The messages contain normal text, but the profile picture and username are spam. This way, the spam blocker can’t work. Truly ingenious.

Faced with such creative opponents, I adapted by building a training model for usernames. During detection, both the message text model and the username model are checked. If either one considers it spam, it gets blocked.

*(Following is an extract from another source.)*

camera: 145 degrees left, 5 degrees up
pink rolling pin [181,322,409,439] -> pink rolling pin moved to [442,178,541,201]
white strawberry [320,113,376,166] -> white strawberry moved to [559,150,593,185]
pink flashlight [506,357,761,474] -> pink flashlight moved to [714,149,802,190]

One could go further by doing OCR on profile pictures to extract text and add another model for profile pictures, but OCR is quite costly, so I’ll hold off for now.

7.2 Optimization

Without users, any optimization is unnecessary, as premature optimization is the root of all evil. Therefore, I focus on building the prototype first. But this doesn’t mean the prototype has no room for optimization.

I have several optimization ideas in mind:

  1. jieba’s segmentation might not be the best; other NLP algorithms could be used later for optimization.
  2. Retraining on every single training message is inefficient. A batching mechanism could be added, waiting for 5 minutes or accumulating 100 messages before processing.
  3. Currently, the entire model is computed in memory and persisted to the DB after calculation. A cache layer between memory and the database could optimize performance.
  4. The Bayesian algorithm might not be effective enough; a more complex machine learning model could be used.

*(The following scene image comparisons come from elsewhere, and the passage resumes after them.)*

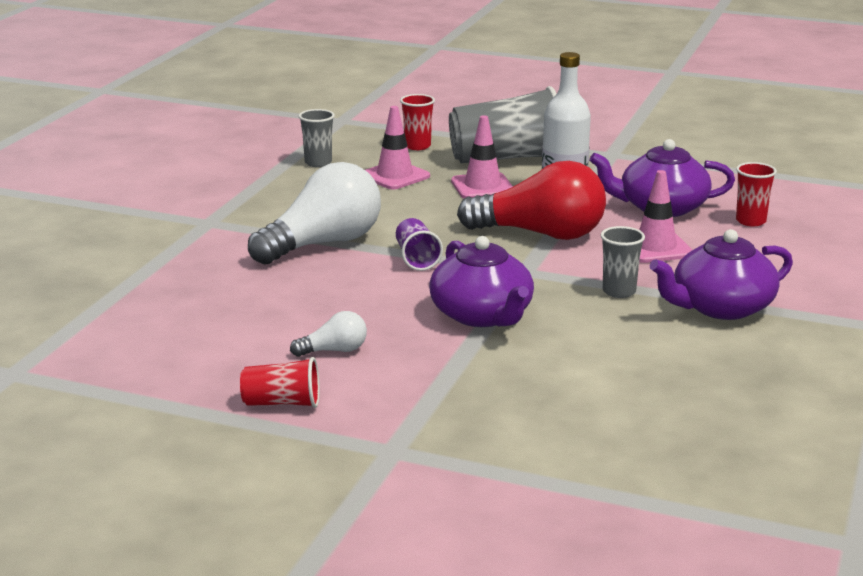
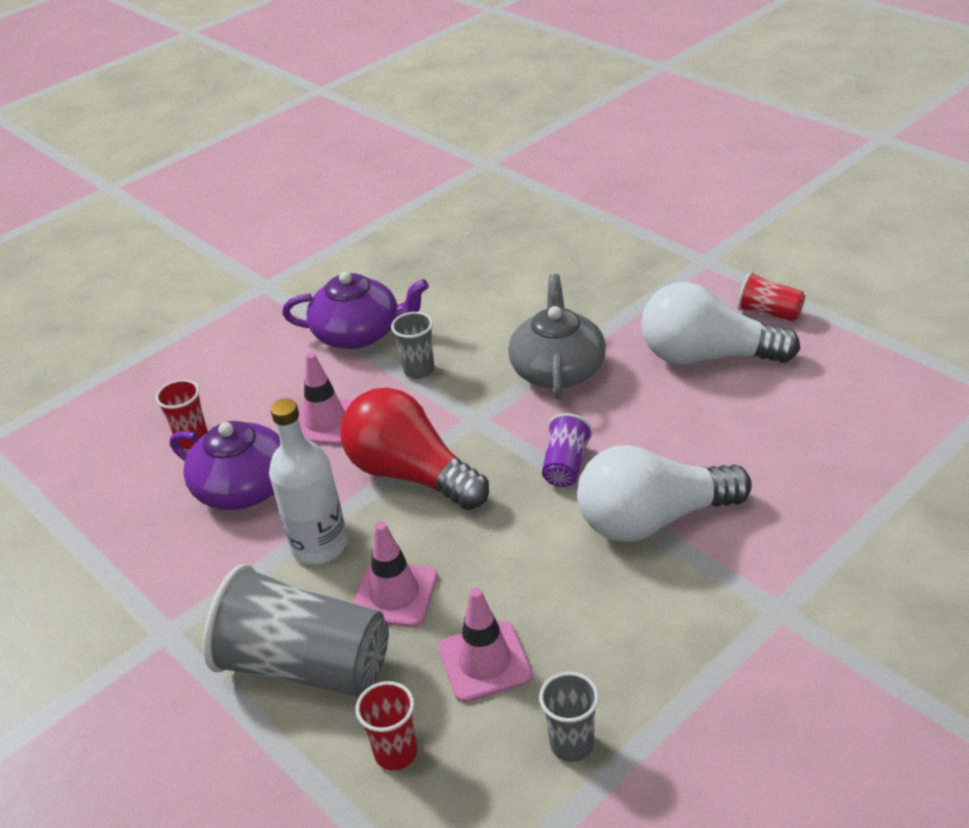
camera: 150 degrees left, 15 degrees up
white light bulb [290,311,367,357] -> white light bulb [641,282,800,365], size x2.25
purple teapot [429,236,534,327] -> grey teapot [508,274,606,399]

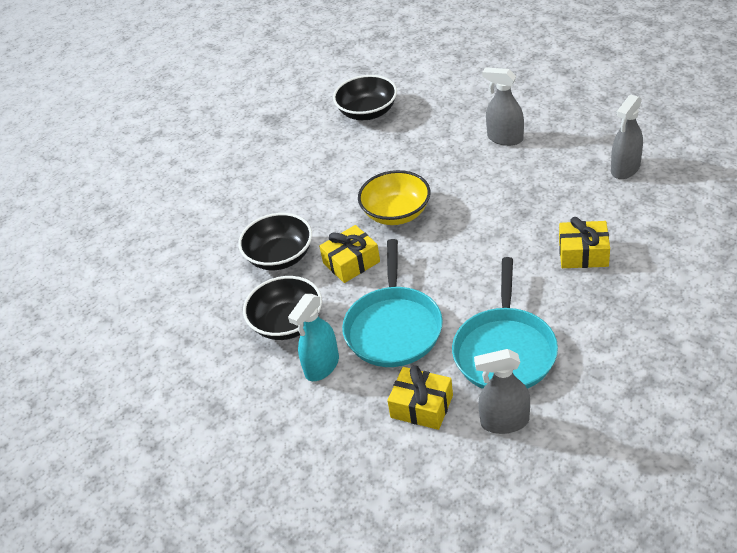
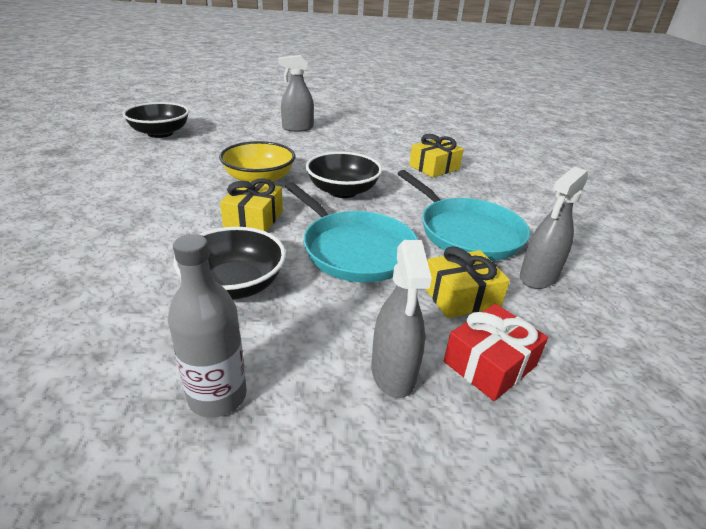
camera: 50 degrees left, 10 degrees down
black bowl [238,213,312,270] -> black bowl moved to [306,152,382,198]
turquoise spray bottle [288,294,339,381] -> none
grey spray bottle [611,94,643,179] -> grey spray bottle moved to [371,240,432,398]
none -> grey bottle [168,234,247,418]
none -> red gift [444,304,548,401]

But these optimization points are all Good to have, not Must have. I’ll optimize them when actual problems arise later.

8 Does it capture spam?

Sending a message using transformed spam words:

Successfully detected and automatically deleted:

Some you might say this is just a demo showcase. Why are spam posted by others in my group still not being detected?

Because the Bayesian algorithm is fundamentally a probability-based algorithm. If it hasn’t encountered similar spam before, it cannot determine whether they are spam :(

Be patient. All you need to do is use the /markspam command to delete the message and ban the user. This helps train the bot, and all users of this bot will benefit.

9 Conclusion

I thoroughly enjoyed this creative process: discovering a problem, having a spark of inspiration, building a prototype, and finally polishing it into a complete project.

Although this is purely powered by passion – the code is open source, and I have to pay for the server out of my own pocket, with no material return.

But every time I see the bot successfully block an spam, that joy of creation and see it’s working is the best reward.